Month: mai 2016

La mise en examen d’une personne morale

Par un arrêt du 12 avril 2016, la Chambre criminelle de la Cour de cassation apporte des précisions s’agissant des modalités de mise en examen d’une personne morale.

Au préalable, il convient de rappeler que l’article 121-2 du code pénal précise que « Les personnes morales, à l’exclusion de l’Etat, sont responsables pénalement, selon les distinctions des articles 121-4 à 121-7, des infractions commises, pour leur compte, par leurs organes ou représentant. »

Ainsi, la responsabilité pénale d’une personne morale peut être engagée à la condition de déterminer l’organe ou le représentant qui a commis l’infraction pour son compte.

La question était posée de savoir s’il était nécessaire de caractériser l’organe ou le représentant ayant agi pour le compte de la personne morale au stade de la mise en examen.
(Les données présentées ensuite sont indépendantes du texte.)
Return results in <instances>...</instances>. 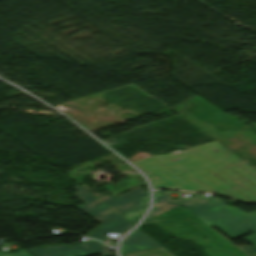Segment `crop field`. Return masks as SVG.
Listing matches in <instances>:
<instances>
[{
  "label": "crop field",
  "instance_id": "412701ff",
  "mask_svg": "<svg viewBox=\"0 0 256 256\" xmlns=\"http://www.w3.org/2000/svg\"><path fill=\"white\" fill-rule=\"evenodd\" d=\"M124 218L135 224L148 207V192L137 187L115 199L105 194L97 197Z\"/></svg>",
  "mask_w": 256,
  "mask_h": 256
},
{
  "label": "crop field",
  "instance_id": "dd49c442",
  "mask_svg": "<svg viewBox=\"0 0 256 256\" xmlns=\"http://www.w3.org/2000/svg\"><path fill=\"white\" fill-rule=\"evenodd\" d=\"M155 247L160 245L137 228L122 241L120 252L123 254Z\"/></svg>",
  "mask_w": 256,
  "mask_h": 256
},
{
  "label": "crop field",
  "instance_id": "f4fd0767",
  "mask_svg": "<svg viewBox=\"0 0 256 256\" xmlns=\"http://www.w3.org/2000/svg\"><path fill=\"white\" fill-rule=\"evenodd\" d=\"M33 256H91L100 254L104 256L111 255V253L97 241L74 245V246H46L43 248L29 250Z\"/></svg>",
  "mask_w": 256,
  "mask_h": 256
},
{
  "label": "crop field",
  "instance_id": "e52e79f7",
  "mask_svg": "<svg viewBox=\"0 0 256 256\" xmlns=\"http://www.w3.org/2000/svg\"><path fill=\"white\" fill-rule=\"evenodd\" d=\"M154 197H155V201L153 204V208L151 209L146 220L179 206V204H177L174 200H172L170 197H168L161 191H155Z\"/></svg>",
  "mask_w": 256,
  "mask_h": 256
},
{
  "label": "crop field",
  "instance_id": "34b2d1b8",
  "mask_svg": "<svg viewBox=\"0 0 256 256\" xmlns=\"http://www.w3.org/2000/svg\"><path fill=\"white\" fill-rule=\"evenodd\" d=\"M75 188L78 190L76 196L86 202V204L78 207L103 222L99 228L88 236L103 241L109 237L107 234L111 231L124 235L125 232L133 228V224L100 202L87 191L79 186H76Z\"/></svg>",
  "mask_w": 256,
  "mask_h": 256
},
{
  "label": "crop field",
  "instance_id": "d8731c3e",
  "mask_svg": "<svg viewBox=\"0 0 256 256\" xmlns=\"http://www.w3.org/2000/svg\"><path fill=\"white\" fill-rule=\"evenodd\" d=\"M236 247H238L248 256H256V247H251V246H236Z\"/></svg>",
  "mask_w": 256,
  "mask_h": 256
},
{
  "label": "crop field",
  "instance_id": "8a807250",
  "mask_svg": "<svg viewBox=\"0 0 256 256\" xmlns=\"http://www.w3.org/2000/svg\"><path fill=\"white\" fill-rule=\"evenodd\" d=\"M132 163L155 189L212 192L256 203V169L216 141L187 152L150 156Z\"/></svg>",
  "mask_w": 256,
  "mask_h": 256
},
{
  "label": "crop field",
  "instance_id": "5a996713",
  "mask_svg": "<svg viewBox=\"0 0 256 256\" xmlns=\"http://www.w3.org/2000/svg\"><path fill=\"white\" fill-rule=\"evenodd\" d=\"M0 256H32V255L26 252L25 249L21 248L19 252H14L9 254L0 253Z\"/></svg>",
  "mask_w": 256,
  "mask_h": 256
},
{
  "label": "crop field",
  "instance_id": "ac0d7876",
  "mask_svg": "<svg viewBox=\"0 0 256 256\" xmlns=\"http://www.w3.org/2000/svg\"><path fill=\"white\" fill-rule=\"evenodd\" d=\"M176 202L206 225L215 226L231 238L247 234L246 230L251 231L255 235L245 240L256 246V211L247 214L229 207L218 198L202 197L193 193L187 199L180 198Z\"/></svg>",
  "mask_w": 256,
  "mask_h": 256
}]
</instances>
En effet, l’article 80-1 du code de procédure pénale exige, pour que des personnes puissent être mises en examen, non pas que l’infraction soit caractérisée, mais « des indices graves ou concordants rendant vraisemblable qu’elles aient pu participer, comme auteur ou comme complice, à la commission des infractions ».

Au visa des articles 6 de la Convention européenne des droits de l’homme, 121-2, 121-3 du code pénal, 80-1 et 116 du code de procédure pénale, la Cour de cassation répond par la négative.

Elle affirme que « si le juge d’instruction doit rechercher par quel organe ou représentant le délit reproché à la personne morale a été commis pour son compte, cette obligation ne s’impose pas préalablement au prononcé de la mise en examen de celle-ci, laquelle résulte de la seule existence d’indices graves ou concordants rendant vraisemblable sa participation à la commission de l’infraction, l’information ayant, notamment, pour objet l’identification de la personne physique ayant engagé la responsabilité pénale de la personne morale »

La caractérisation de l’organe ou du représentant ayant commis l’infraction – qui demeure nécessaire – pourra ainsi être opérée par le juge d’instruction postérieurement à la mise en examen de la personne morale.